Livejournal could be news
A thing I found while investigating how to get journal backups going again in the wake of LJ’s most recent debacle:
A while back, geeks kept saying that LiveJournal should be Usenet news, that is, instead of mucking about with all the tedious web forum stuff, it’d be nice to have a program which let you read comments and entries, kept track of threading and which comments you’d already read, and so on (remembering what you’ve read on LJ was the motivation for my LJ New Comments script, but that doesn’t avoid LJ’s clunky interface).
This was tricky as there was no obvious way to get all the comments from an entry. There was the old comment export thing, but that only works on your own journal. You could “screen scrape” with a program that tried to pull the comments from the human-readable versions of LJ’s pages, but that’s considered rude because of the load it’d put on LJ’s server, and it’s fragile as it might break if LJ changes the human-readable output.
Luckily, LJ added a bunch of new stuff to its existing interface for “clients” (programs which access LJ, like Semagic). This includes the getcomments method, which allows you to get all the comments on any entry you can see.

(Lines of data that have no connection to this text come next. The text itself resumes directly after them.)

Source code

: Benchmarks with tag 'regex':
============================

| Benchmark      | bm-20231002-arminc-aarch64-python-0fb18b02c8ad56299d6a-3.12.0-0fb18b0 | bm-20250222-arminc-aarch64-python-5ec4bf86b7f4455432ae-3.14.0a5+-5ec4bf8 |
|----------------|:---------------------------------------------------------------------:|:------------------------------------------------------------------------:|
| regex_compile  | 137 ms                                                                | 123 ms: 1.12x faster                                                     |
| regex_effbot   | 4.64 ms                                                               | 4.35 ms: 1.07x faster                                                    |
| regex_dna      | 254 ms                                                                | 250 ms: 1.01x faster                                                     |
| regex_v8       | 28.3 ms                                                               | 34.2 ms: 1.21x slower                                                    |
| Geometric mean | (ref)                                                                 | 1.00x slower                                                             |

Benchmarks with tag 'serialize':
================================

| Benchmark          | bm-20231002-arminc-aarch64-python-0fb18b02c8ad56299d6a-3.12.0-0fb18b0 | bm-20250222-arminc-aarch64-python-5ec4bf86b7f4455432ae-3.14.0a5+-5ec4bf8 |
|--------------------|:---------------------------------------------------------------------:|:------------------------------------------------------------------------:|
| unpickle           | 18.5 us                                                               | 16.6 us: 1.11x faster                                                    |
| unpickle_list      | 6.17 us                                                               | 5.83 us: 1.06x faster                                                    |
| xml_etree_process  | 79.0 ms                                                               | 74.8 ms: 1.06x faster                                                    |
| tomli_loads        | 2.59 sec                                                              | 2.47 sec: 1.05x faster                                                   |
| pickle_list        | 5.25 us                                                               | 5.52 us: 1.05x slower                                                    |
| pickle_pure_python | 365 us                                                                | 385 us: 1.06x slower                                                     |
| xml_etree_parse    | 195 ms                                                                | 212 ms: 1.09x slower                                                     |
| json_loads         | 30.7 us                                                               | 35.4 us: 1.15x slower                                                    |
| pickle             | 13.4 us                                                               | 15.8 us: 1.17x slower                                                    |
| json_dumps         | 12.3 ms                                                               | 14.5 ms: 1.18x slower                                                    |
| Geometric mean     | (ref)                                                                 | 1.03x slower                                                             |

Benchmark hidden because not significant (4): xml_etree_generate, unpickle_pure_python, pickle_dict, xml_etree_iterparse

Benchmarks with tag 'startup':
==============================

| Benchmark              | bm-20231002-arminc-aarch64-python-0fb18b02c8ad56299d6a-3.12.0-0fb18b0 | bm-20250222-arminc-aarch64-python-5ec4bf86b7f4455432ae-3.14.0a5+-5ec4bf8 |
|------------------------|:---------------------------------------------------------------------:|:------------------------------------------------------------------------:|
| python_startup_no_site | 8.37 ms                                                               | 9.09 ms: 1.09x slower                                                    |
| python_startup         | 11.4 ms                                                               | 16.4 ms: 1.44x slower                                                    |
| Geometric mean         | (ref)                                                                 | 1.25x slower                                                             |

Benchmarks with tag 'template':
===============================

Add this to the existing machine-readable stuff (Atom feeds, getfriendspage) and you could probably write either a client specific for LJ (the iPhone client is the reason LJ added the getcomments method, by the looks of it) or a proxy to turn the whole thing into NNTP and let you use conventional Usenet clients. Who’s first?
(Personally, I still plan to be off once I can actually back up this journal, including the comments of my esteemed readers. But I won’t stop reading, so this would be a nifty toy even for me.)
Edit: another thing this allows is third parties offering comment feeds of your journal: someone could write a thing which turned the comments from an LJ entry into an Atom feed. Real blogs have these, so LJ could too.